Sus ojos brillaban como linternas brillantes mientras miraba hacia la oscuridad del cielo estrellado.

—Maldición, acabo de tener una pesadilla —murmuró la tortuga—.

Soñé que ese pequeño bastardo de Meng Hao me perseguía a la Octava Montaña y el Mar.

Ja, ja, ja.

¡Qué sueño tan hilarante!

¡Es totalmente imposible!

Es imposible que ese pequeño gamberro me encuentre aquí.

¡Maldita sea!

¿Por qué tendría un sueño como ese?

Es una mala señal, un mal presagio.

¡No puedo creer que soñé con ser su montura!

Esa enorme tortuga no era otra que el Patriarca Reliance, que realmente estaba asustado de Meng Hao.

Dejó escapar un rugido, y luego miró a su alrededor furtivamente por un momento.

Luego cerró los ojos y se volvió a dormir.

Extrañamente, parecía haber figuras misteriosas cerca del Patriarca Reliance, figuras que él no notó, que aparentemente estaban llevando la cuenta de su ubicación actual.

Algo más estaba sucediendo alrededor de esta misma época en la Séptima Montaña y Mar…

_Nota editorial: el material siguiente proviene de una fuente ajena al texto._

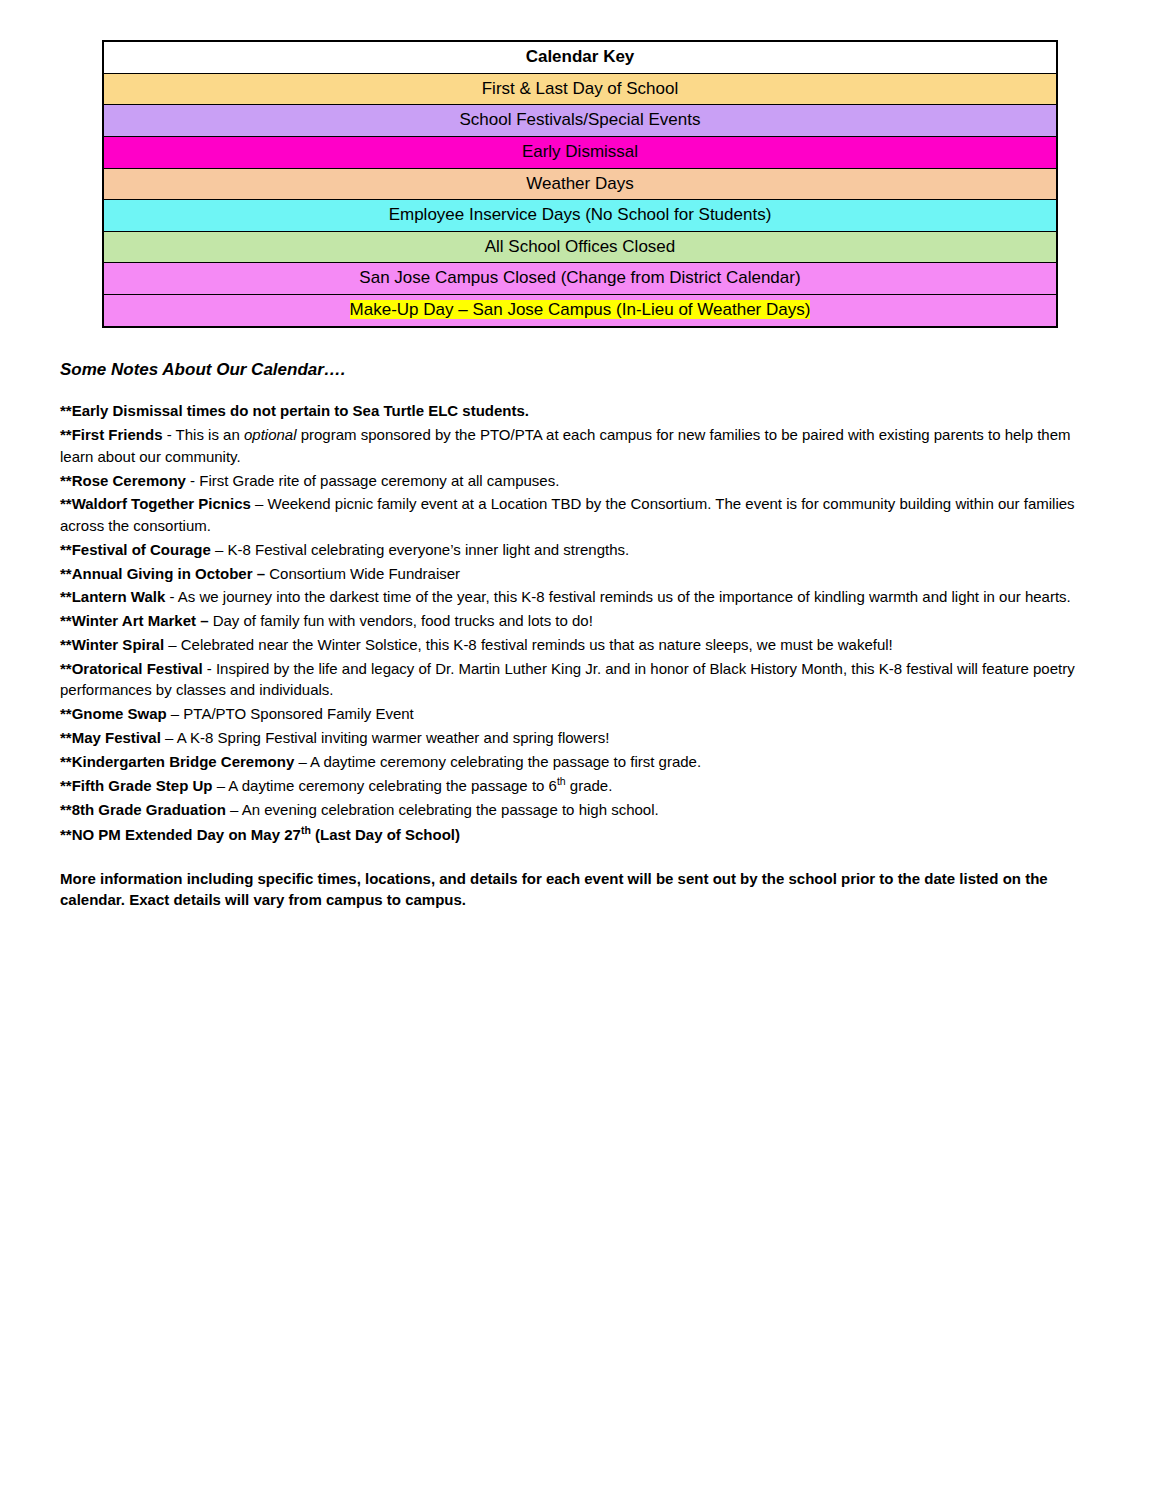| Calendar Key |
| First & Last Day of School |
| School Festivals/Special Events |
| Early Dismissal |
| Weather Days |
| Employee Inservice Days (No School for Students) |
| All School Offices Closed |
| San Jose Campus Closed (Change from District Calendar) |
| Make-Up Day – San Jose Campus (In-Lieu of Weather Days) |
Some Notes About Our Calendar….
**Early Dismissal times do not pertain to Sea Turtle ELC students.
**First Friends - This is an optional program sponsored by the PTO/PTA at each campus for new families to be paired with existing parents to help them learn about our community.
**Rose Ceremony - First Grade rite of passage ceremony at all campuses.
**Waldorf Together Picnics – Weekend picnic family event at a Location TBD by the Consortium. The event is for community building within our families across the consortium.
**Festival of Courage – K-8 Festival celebrating everyone’s inner light and strengths.
**Annual Giving in October – Consortium Wide Fundraiser
**Lantern Walk - As we journey into the darkest time of the year, this K-8 festival reminds us of the importance of kindling warmth and light in our hearts.
**Winter Art Market – Day of family fun with vendors, food trucks and lots to do!
**Winter Spiral – Celebrated near the Winter Solstice, this K-8 festival reminds us that as nature sleeps, we must be wakeful!
**Oratorical Festival - Inspired by the life and legacy of Dr. Martin Luther King Jr. and in honor of Black History Month, this K-8 festival will feature poetry performances by classes and individuals.
**Gnome Swap – PTA/PTO Sponsored Family Event
**May Festival – A K-8 Spring Festival inviting warmer weather and spring flowers!
**Kindergarten Bridge Ceremony – A daytime ceremony celebrating the passage to first grade.
**Fifth Grade Step Up – A daytime ceremony celebrating the passage to 6th grade.
**8th Grade Graduation – An evening celebration celebrating the passage to high school.
**NO PM Extended Day on May 27th (Last Day of School)
More information including specific times, locations, and details for each event will be sent out by the school prior to the date listed on the calendar. Exact details will vary from campus to campus.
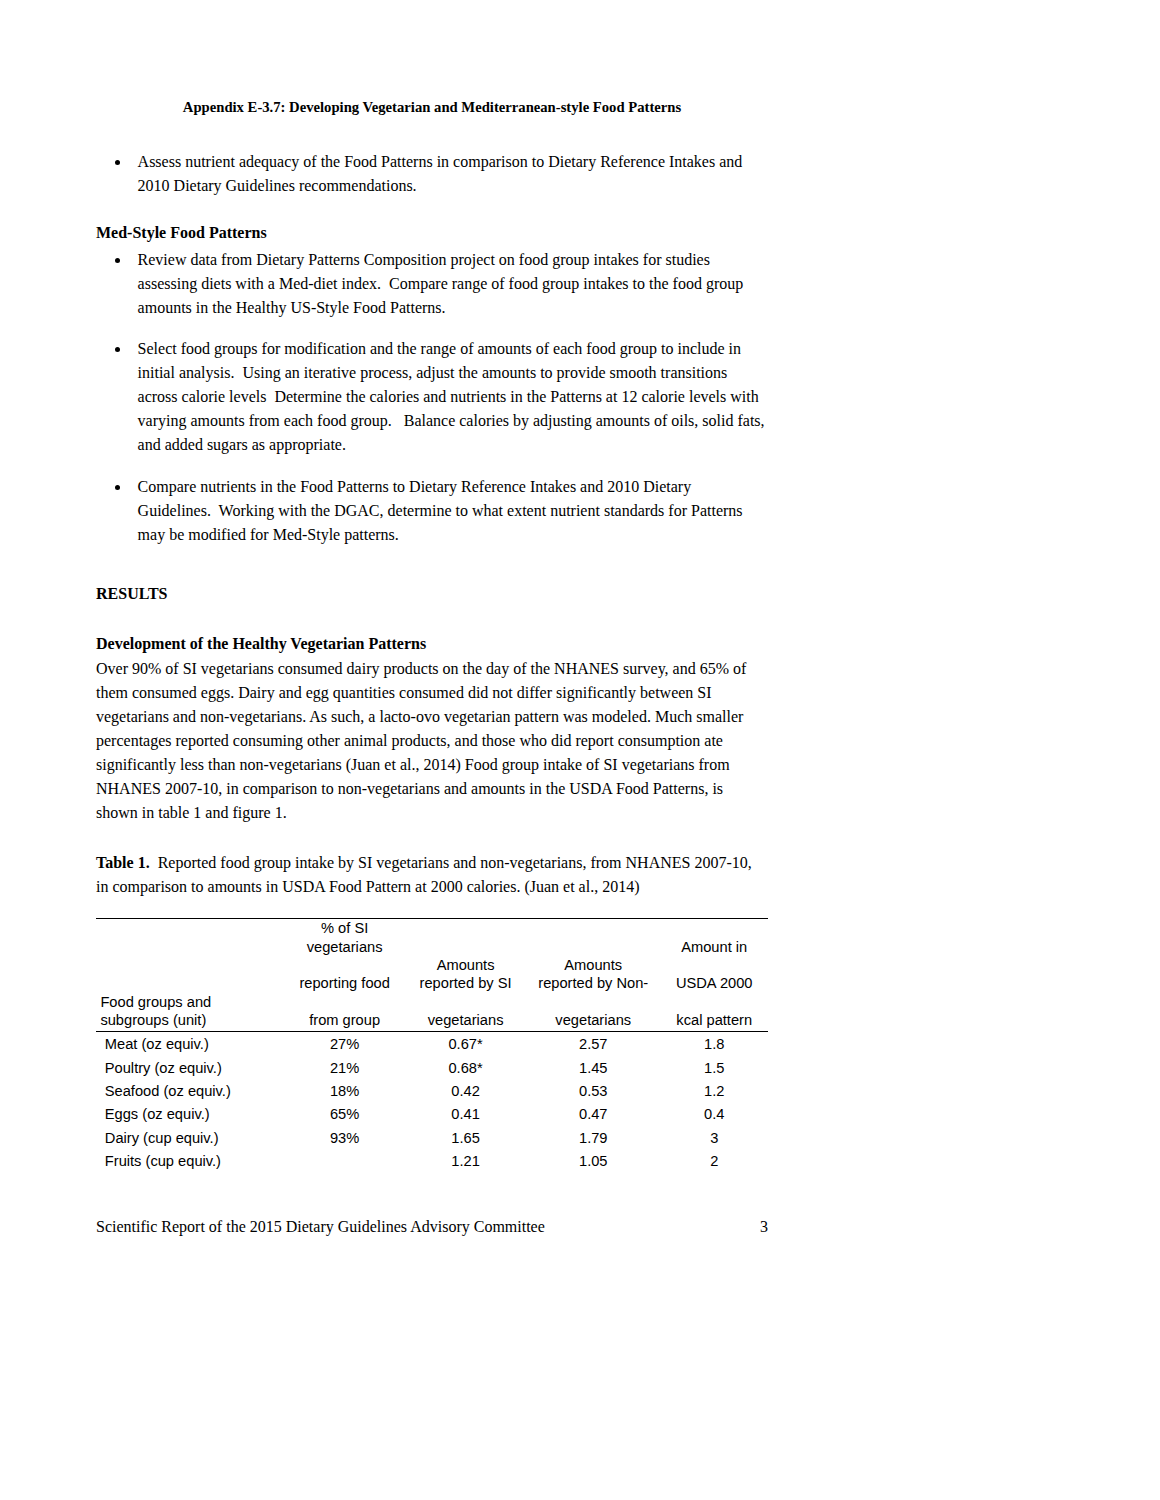Appendix E-3.7: Developing Vegetarian and Mediterranean-style Food Patterns
Assess nutrient adequacy of the Food Patterns in comparison to Dietary Reference Intakes and 2010 Dietary Guidelines recommendations.
Med-Style Food Patterns
Review data from Dietary Patterns Composition project on food group intakes for studies assessing diets with a Med-diet index. Compare range of food group intakes to the food group amounts in the Healthy US-Style Food Patterns.
Select food groups for modification and the range of amounts of each food group to include in initial analysis. Using an iterative process, adjust the amounts to provide smooth transitions across calorie levels Determine the calories and nutrients in the Patterns at 12 calorie levels with varying amounts from each food group. Balance calories by adjusting amounts of oils, solid fats, and added sugars as appropriate.
Compare nutrients in the Food Patterns to Dietary Reference Intakes and 2010 Dietary Guidelines. Working with the DGAC, determine to what extent nutrient standards for Patterns may be modified for Med-Style patterns.
RESULTS
Development of the Healthy Vegetarian Patterns
Over 90% of SI vegetarians consumed dairy products on the day of the NHANES survey, and 65% of them consumed eggs. Dairy and egg quantities consumed did not differ significantly between SI vegetarians and non-vegetarians. As such, a lacto-ovo vegetarian pattern was modeled. Much smaller percentages reported consuming other animal products, and those who did report consumption ate significantly less than non-vegetarians (Juan et al., 2014) Food group intake of SI vegetarians from NHANES 2007-10, in comparison to non-vegetarians and amounts in the USDA Food Patterns, is shown in table 1 and figure 1.
Table 1. Reported food group intake by SI vegetarians and non-vegetarians, from NHANES 2007-10, in comparison to amounts in USDA Food Pattern at 2000 calories. (Juan et al., 2014)
| | % of SI vegetarians | | | Amount in |
| --- | --- | --- | --- | --- |
| | reporting food | Amounts reported by SI | Amounts reported by Non- | USDA 2000 |
| Food groups and subgroups (unit) | from group | vegetarians | vegetarians | kcal pattern |
| Meat (oz equiv.) | 27% | 0.67* | 2.57 | 1.8 |
| Poultry (oz equiv.) | 21% | 0.68* | 1.45 | 1.5 |
| Seafood (oz equiv.) | 18% | 0.42 | 0.53 | 1.2 |
| Eggs (oz equiv.) | 65% | 0.41 | 0.47 | 0.4 |
| Dairy (cup equiv.) | 93% | 1.65 | 1.79 | 3 |
| Fruits (cup equiv.) | | 1.21 | 1.05 | 2 |
Scientific Report of the 2015 Dietary Guidelines Advisory Committee 3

Todas las sectas allí, así como todos los clanes, se estaban movilizando.

Gradualmente, una enorme fuerza militar se estaba organizando, virtualmente sin número.

En la posición de liderazgo de ese enorme ejército flotaba un considerable pico de montaña, cuya punta emanaba poderosas ondas.

Apenas visible en ese pico de la montaña había una persona sentada con las piernas cruzadas, mirando hacia la Octava Montaña, con los ojos brillantes.

La figura entonces comenzó a hablar en voz baja con una voz antigua: —No quiero esta guerra, pero…

no hay elección en el asunto.

Es mi misión…

Tal vez tampoco soy el único…

No es una traición; después de todo, no hay nada que traicionar.

Y sin embargo…

¿por qué siento tanto dolor en mi corazón…?

El aterrador ejército estaba lleno de millones y millones de cultivadores, organizados en formación para que se parecieran a un antiguo y enorme dragón.

Irradiaban intensas auras asesinas mientras comenzaban a marchar cada vez más cerca de la Octava Montaña y del Mar.